I took this picture a couple of years ago while walking along the riverfront. I love the frost covering the little yellow flower. To me…it is a contrast between something harsh versus something soft. Something cold versus something warm. The yin and the yang. Black and white. Good and evil. Bringing the opposites together in one place. Beautiful. There is a lot of beauty in this picture and all that it represents.
The little warm yellow flower was frozen in a space of time with those tiny pieces of ice. It reminds me of the movie Frozen. Such a powerful depiction to me of love and hate. Love and anger. Love and bitterness.
How hatred can damage the heart. Freeze it stone cold. Harden it like a chunk of ice.
Yet how love and repentance can thaw the heart. Repair the damage.
It is a beautiful picture of how love and repentance warm, repair, and cover completely…a multitude of sins.

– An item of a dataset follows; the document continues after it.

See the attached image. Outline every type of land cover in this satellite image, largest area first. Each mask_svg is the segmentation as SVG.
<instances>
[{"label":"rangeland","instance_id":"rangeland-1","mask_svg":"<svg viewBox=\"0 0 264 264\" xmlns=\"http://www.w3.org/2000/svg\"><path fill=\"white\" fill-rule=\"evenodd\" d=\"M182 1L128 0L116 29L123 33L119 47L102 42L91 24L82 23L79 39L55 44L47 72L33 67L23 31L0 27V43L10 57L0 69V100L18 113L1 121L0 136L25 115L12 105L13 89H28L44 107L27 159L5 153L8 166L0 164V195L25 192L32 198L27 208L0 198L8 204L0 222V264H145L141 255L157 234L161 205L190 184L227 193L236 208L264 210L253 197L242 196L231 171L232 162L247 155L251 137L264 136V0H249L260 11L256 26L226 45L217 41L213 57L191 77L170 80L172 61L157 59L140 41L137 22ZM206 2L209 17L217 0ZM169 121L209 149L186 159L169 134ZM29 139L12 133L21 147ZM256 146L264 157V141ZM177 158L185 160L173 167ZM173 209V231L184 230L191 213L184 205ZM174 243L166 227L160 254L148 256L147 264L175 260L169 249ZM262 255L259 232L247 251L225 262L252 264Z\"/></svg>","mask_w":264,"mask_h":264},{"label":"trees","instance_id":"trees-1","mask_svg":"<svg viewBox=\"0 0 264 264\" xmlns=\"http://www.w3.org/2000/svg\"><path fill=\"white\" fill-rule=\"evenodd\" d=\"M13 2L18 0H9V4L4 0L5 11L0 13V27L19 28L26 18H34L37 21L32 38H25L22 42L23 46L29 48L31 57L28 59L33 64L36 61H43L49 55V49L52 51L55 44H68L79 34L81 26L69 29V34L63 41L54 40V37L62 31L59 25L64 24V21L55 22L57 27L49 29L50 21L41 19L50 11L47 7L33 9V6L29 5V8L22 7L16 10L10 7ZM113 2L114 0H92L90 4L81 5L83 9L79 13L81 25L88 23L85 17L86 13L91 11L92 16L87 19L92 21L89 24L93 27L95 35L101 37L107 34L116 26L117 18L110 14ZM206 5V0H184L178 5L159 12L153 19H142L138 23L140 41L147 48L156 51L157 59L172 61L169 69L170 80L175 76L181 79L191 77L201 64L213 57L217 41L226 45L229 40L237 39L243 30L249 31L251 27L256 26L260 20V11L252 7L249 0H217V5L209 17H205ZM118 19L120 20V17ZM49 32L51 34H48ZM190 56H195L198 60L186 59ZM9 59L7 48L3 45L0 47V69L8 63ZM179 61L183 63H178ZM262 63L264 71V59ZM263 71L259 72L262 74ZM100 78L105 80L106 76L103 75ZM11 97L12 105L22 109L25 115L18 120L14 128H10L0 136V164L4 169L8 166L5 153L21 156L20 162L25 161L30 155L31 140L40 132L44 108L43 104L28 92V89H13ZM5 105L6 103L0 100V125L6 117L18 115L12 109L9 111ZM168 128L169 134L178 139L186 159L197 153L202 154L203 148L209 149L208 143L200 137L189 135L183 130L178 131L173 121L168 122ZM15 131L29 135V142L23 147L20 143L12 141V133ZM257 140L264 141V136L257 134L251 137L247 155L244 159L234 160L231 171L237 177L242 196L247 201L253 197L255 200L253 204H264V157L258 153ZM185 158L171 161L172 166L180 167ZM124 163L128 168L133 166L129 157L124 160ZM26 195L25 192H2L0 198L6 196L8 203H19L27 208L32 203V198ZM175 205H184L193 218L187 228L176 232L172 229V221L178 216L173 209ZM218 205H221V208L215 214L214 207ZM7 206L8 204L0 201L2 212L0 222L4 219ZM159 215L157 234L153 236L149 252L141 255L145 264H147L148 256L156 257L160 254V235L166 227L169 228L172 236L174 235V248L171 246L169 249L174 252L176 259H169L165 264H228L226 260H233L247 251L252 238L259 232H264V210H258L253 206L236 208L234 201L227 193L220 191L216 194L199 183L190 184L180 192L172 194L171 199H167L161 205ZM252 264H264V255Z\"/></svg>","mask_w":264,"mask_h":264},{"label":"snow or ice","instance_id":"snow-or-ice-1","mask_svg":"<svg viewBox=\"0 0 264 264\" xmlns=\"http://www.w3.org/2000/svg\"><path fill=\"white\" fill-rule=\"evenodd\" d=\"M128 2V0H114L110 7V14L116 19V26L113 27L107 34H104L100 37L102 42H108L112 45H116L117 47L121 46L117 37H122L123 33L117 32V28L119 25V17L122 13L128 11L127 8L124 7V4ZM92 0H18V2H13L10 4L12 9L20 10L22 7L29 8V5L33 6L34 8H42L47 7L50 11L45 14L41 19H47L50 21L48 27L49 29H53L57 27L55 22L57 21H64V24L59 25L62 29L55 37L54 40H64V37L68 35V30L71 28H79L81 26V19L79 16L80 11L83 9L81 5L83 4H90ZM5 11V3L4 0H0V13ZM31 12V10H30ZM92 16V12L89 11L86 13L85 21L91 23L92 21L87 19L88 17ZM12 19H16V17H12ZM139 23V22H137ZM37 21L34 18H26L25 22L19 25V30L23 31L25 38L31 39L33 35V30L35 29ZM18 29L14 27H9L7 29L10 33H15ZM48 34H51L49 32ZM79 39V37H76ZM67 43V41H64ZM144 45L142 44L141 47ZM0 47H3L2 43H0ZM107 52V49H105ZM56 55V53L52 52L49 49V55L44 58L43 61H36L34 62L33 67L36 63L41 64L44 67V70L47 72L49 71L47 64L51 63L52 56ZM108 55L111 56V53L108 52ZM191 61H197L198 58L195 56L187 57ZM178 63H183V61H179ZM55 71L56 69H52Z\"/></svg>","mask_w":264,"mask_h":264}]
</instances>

Father once told me…Love covers a multitude of sins.
Truth.
I think it is why I love repentance so much. Sincere apologies reconnect where disconnection reigned.
Many years ago, I vowed to apologize to Father daily for anything that would separate us in our relationship. I wanted to keep the slate wiped clean. Personally, I hate disconnection. For me, I have no problem apologizing for my failures, my acts of disobedience, my wrongs, etc. Why? Because I would rather stay humble and have a healthy relationship than be arrogantly wrong and disconnected from the people I love. To me…the relationship and connection are more important to me than my ego.
Mentor
For years, I had a wonderful mentor. His name was Steve. He was the humblest man I knew. He always said…go as low as you can go. Get low…stay low. Meaning…get humble…get down on your face and stay there. I agree with him. Have practiced that posture for years.
Another thing Steve always said was this…I just apologize to Father…saves me ten minutes off my time.
He meant…not only did he have a repentant posture in his heart and mind, but he also practiced humility through repenting to Father…daily. Steve didn’t like to be disconnected from Father either.
For us…intimacy is too important.
I crave the intimacy I get with Father. I can’t live without it. It makes me miserable to be separated from Him for any length of time. I would rather own my wrongs than be separated from Him. What is super wonderful…as soon as I apologize…all is well. Reconnection and love reign supreme. He wipes me clean. Washes me off and off we go like nothing happened. Christ’s atonement makes reconciliation possible.
Father created the problem…but He also provided the solution. He gave us death…and He gives us life. Gave us evil but He gave us Himself…good. He gave us hate but He gave us Himself…love.
See the pattern? He is the answer to every question. He is the solution to every problem.
Reconciliation is possible through Him…and only Him.
A beautiful love story.
A beautiful picture of the yin and yang becoming one. SO COOL!